At an event at the UN Headquarters this week, hosted by SIWI and the Permanent Mission of Sweden, UN Deputy Secretary-General Jan Eliasson said: “This is our moment for ground-breaking transformational change on water, climate change and sustainability. Let us not fail to deliver.”
Water: the bridge between SDGs and climate implementation
The event was held on the eve of the UNGA High Level Thematic Debate on Achieving the SDGs and signing of the Paris Agreement on climate change in New York, and aimed to bring attention to the importance of water as a connector between these global agendas.
The event, Building a Resilient Future through Water – Connecting the 2030 Agenda and the Paris Agreement, sought to highlight possible strategies for delivering on the 2030 Agenda and strengthening climate resilience through wise water management, and ways the implementation of the 2030 and climate agendas can be better integrated – with water as a useful connector.
The Deputy Secretary-General of the UN, Jan Eliasson presented the keynote, and was followed by a panel featuring high level representatives from Morocco, Jordan, Mauritius and Bangladesh.
The Deputy Secretary-General said: “The historic agreements reached last year in the 2030 Agenda for Sustainable Development and at COP 21 are mutually reinforcing. Water and sanitation access and management are issues which underline and connect these commitments.”
SIWI’s Director of International Policy and World Water Week, Karin Lexén moderated the event:
“As we all know, now is the time to turn last year’s global agreements into concrete action. How well we coordinate this action; how effectively we work together, will almost certainly determine whether or not we achieve the global goals and the climate targets set before us. A major challenge is that key processes at both national and international levels remain fragmented despite that most development issues are closely interrelated. Mechanisms to coordinate implementation across sectors, are needed if resources are to be used more efficiently…”

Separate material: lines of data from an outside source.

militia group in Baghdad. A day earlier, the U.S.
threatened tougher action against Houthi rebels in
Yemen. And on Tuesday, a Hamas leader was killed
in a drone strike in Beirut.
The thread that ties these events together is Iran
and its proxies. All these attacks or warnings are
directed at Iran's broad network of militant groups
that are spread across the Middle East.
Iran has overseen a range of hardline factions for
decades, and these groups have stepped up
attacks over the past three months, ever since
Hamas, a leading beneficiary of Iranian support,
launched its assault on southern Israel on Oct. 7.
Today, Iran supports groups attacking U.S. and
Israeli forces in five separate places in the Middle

The panel included the Delegate Minister in Charge of Environment in Morocco (COP22 President), the Minister of the Environment in Jordan, the Permanent Representative of Mauritius to the UN, and the Permanent Representative of Bangladesh to the UN and event partners, WaterAid and The Rockefeller Foundation.

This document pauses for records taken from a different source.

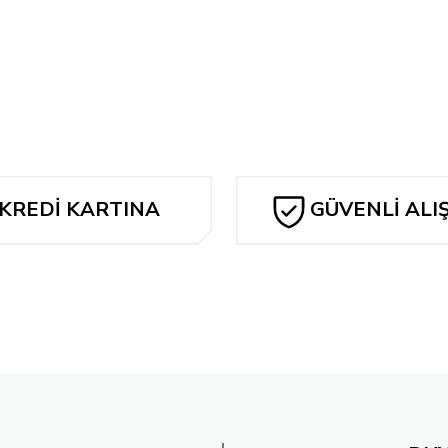
Bu ürüne ilk yorumu siz yapın!
Tükendi
K KIRBY'S FANTASTIC FOUR ARTISAN EDITION SC
Yorum Yaz
JOHN ROMI
907,20 TL
1.907,2
KREDİ KARTINA
GÜVENLİ ALI
TAKSİT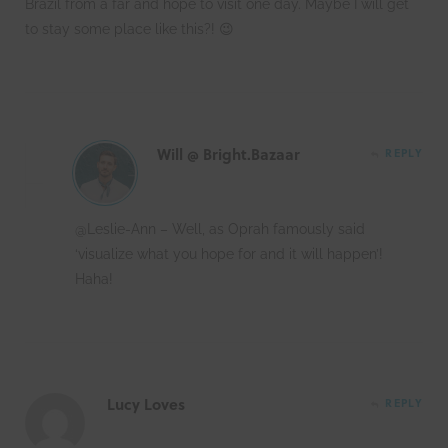
Brazil from a far and hope to visit one day. Maybe I will get
to stay some place like this?! 😉
Will @ Bright.Bazaar
REPLY
@Leslie-Ann – Well, as Oprah famously said
‘visualize what you hope for and it will happen’!
Haha!
Lucy Loves
REPLY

The Delegate Minister in Charge of Environment in Morocco, said: “When we speak about climate change we are speaking about the development agenda. We won’t achieve the SDGs unless we deliver what was outlined in the agreement. Marrakesh will be the second opportunity to tell those people who are suffering that we are there and we are ready to implement and we are ready to act.”
The Permanent Representative of Mauritius to the UN also highlighted the relationship between dealing with climate change and the attainment of the SDGs. He identified five specific threats of climate impacts on water that collectively relate to 12 of the global goals: “What you will actually find is that water is a cross-cutting issue when it comes to the SDG goals,” he said.
The CEO of WaterAid America, Sarina Prabasi advocated for the need for better coordination between decision-makers:
“Water decision-makers and climate change decision-makers need to work together to better understand how climate impacts on water supplies and ensure that NDCs reflect the development priorities of the water sector.”
The Managing Director of The Rockefeller Foundation, Dr Fred Boltz rounded up the panel, emphasizing the need for a holistic, systematic approach to resilience and recognition of the interdependency of solutions among sectors: “Water is not only a great example of this interdependency and need to take a holistic, resilience focused approach in pursuit of sustainable development. Water access and management are increasingly recognized as an urgent development challenges that require it,” he said.
The event was held in partnership with AGWA, WaterAid and the Rockefeller Foundation.